When each of my three children was born, a stream of nurses and doctors made sure that my wife and children would be safe. In many countries around the world, however, the situation is far different: the availability of medicines and skilled health workers are not assured. Therefore, there are no guarantees of a mother or a newborn’s safety. Most children will never see a doctor attend their birth and thus skilled care via nurses and midwives is the realistic standard to aspire towards. And today, in a country like Nigeria, many women deliver their children completely alone, relying only on traditional practices of newborn care.
As a husband, father, and now grandfather, my heart goes out to these women. But in countries like Nigeria, solitary births are more than just lonely–they’re deadly.
Each year, 1-in-5 women, equivalent to over one million births in Nigeria–are completely alone when they deliver their children, whether for logistical or cultural reasons. This common practice leaves women defenseless against birth complications and trauma and many die from severe blood loss. Currently, Nigeria ranks second highest in the world for rates of maternal deaths–14% of the global total.
Unassisted births are often deadly to newborns as well, who are dependent on their mother’s care during their crucial first hours and days of life.
The UN calculates that every year, 2.9 million infants around the world die in their first 28 days due to infection and other preventable conditions. In Nigeria, 241,000 newborns of the 5.9 million born die each year–that is 700 per day and 30 each hour–according to the Nigeria Population Commission and the 2008 Nigerian Health and Demographic survey. The high death rate among newborns is partially the result of a traditional practice of umbilical cord care. For hundreds of years, charcoal, cow dung, or mustard seed oil has been spread on newborns’ umbilical cord stumps after birth, causing rather than preventing infections.
In reality, with support from donors such as USAID, JSI is pioneering a two-drug initiative that uses low-tech and high-impact methods to protect both mother and newborn during and after birth.
The first drug, misoprostol, is for the mother to take immediately after delivery. Just three orally ingested pills prevent postpartum hemorrhage, a leading cause of maternal mortality around the world.
A second medicine, chlorhexidine, is an easy-to-use antiseptic to replace traditional umbilical cord care. Pioneered for infant use in Nepal, the gel is spread on the infant’s cord stump within an hour after birth, sealing the wound, preventing bacteria from latching on the cord, and allowing it to heal.
When used together, misoprostol and chlorhexidine have the potential to dramatically lower the newborn and maternal mortality rates for women who deliver alone.

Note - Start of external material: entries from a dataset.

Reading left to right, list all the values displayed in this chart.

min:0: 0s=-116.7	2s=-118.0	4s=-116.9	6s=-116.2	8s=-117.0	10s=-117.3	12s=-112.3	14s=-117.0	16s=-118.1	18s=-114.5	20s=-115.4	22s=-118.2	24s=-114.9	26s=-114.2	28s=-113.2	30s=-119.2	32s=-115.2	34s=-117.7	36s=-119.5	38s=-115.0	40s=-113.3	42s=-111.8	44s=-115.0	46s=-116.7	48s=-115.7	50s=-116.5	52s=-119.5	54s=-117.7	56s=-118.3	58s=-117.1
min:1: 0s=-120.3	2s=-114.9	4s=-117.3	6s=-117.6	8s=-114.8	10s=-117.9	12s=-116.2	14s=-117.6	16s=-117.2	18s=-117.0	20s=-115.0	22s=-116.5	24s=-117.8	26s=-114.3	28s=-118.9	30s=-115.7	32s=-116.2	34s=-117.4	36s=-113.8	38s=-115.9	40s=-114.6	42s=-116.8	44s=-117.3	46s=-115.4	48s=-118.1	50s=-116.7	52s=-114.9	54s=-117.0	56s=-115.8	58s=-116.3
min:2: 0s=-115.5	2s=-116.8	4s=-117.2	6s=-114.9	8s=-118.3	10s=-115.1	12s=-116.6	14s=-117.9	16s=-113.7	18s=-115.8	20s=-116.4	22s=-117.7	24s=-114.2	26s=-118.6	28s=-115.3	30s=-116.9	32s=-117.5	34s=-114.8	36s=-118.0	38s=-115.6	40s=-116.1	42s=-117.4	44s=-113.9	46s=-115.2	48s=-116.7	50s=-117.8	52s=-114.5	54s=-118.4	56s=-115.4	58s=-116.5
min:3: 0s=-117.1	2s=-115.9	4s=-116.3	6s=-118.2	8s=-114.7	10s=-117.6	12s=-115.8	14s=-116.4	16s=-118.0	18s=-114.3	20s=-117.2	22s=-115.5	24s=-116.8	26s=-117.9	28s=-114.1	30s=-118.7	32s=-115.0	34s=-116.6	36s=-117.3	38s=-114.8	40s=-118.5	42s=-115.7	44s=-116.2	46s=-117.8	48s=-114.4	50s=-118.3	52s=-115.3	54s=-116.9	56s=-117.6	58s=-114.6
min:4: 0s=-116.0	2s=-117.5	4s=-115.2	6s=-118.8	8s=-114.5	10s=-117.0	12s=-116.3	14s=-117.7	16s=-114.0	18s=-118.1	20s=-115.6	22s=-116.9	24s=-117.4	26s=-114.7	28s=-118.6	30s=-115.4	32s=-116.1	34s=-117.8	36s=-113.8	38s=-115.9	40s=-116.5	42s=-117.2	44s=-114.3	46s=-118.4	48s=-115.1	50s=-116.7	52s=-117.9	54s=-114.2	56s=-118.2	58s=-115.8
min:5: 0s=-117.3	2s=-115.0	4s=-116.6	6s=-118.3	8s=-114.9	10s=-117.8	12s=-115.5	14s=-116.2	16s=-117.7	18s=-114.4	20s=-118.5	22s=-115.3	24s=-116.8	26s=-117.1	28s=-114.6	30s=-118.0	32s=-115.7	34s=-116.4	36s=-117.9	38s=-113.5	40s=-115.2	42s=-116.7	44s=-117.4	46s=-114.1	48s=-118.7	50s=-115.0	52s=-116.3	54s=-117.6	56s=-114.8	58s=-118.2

In fact, the approaches were recently endorsed by Melinda Gates in an impassioned plea in the Wall Street Journal. A new video maps out how these drugs are changing maternal and child health in Nigeria.
So far, two of Nigeria’s 36 states, Sokoto and Bauchi, have officially adopted the widespread use of the two medicines, and others are taking notice. Four states have set aside funds and plan to launch distribution projects in the near future, and three states have submitted proposals to implement the initiative. And JSI has joined forces with UNFPA to support four states to introduce the use of these medicines at scale. Learning from the model that the Nepal government implemented in partnership with JSI, a local private sector pharmaceutical company has begun producing chlorhexidine in Nigeria.
Meanwhile, it is critical that we inform women, health care providers, and their communities that there are low-cost ways to save mothers and newborns even if women do deliver alone. Important, too, is drawing global attention to the fact that seemingly insurmountable problems have simple solutions–in this case, as simple as three small white pills and a gel. JSI continues to actively advocate for women to choose to deliver at the health facility.
By ensuring that more newborns live and fewer mothers die, chlorhexidine and misoprostol promise families better futures and Nigeria better opportunities.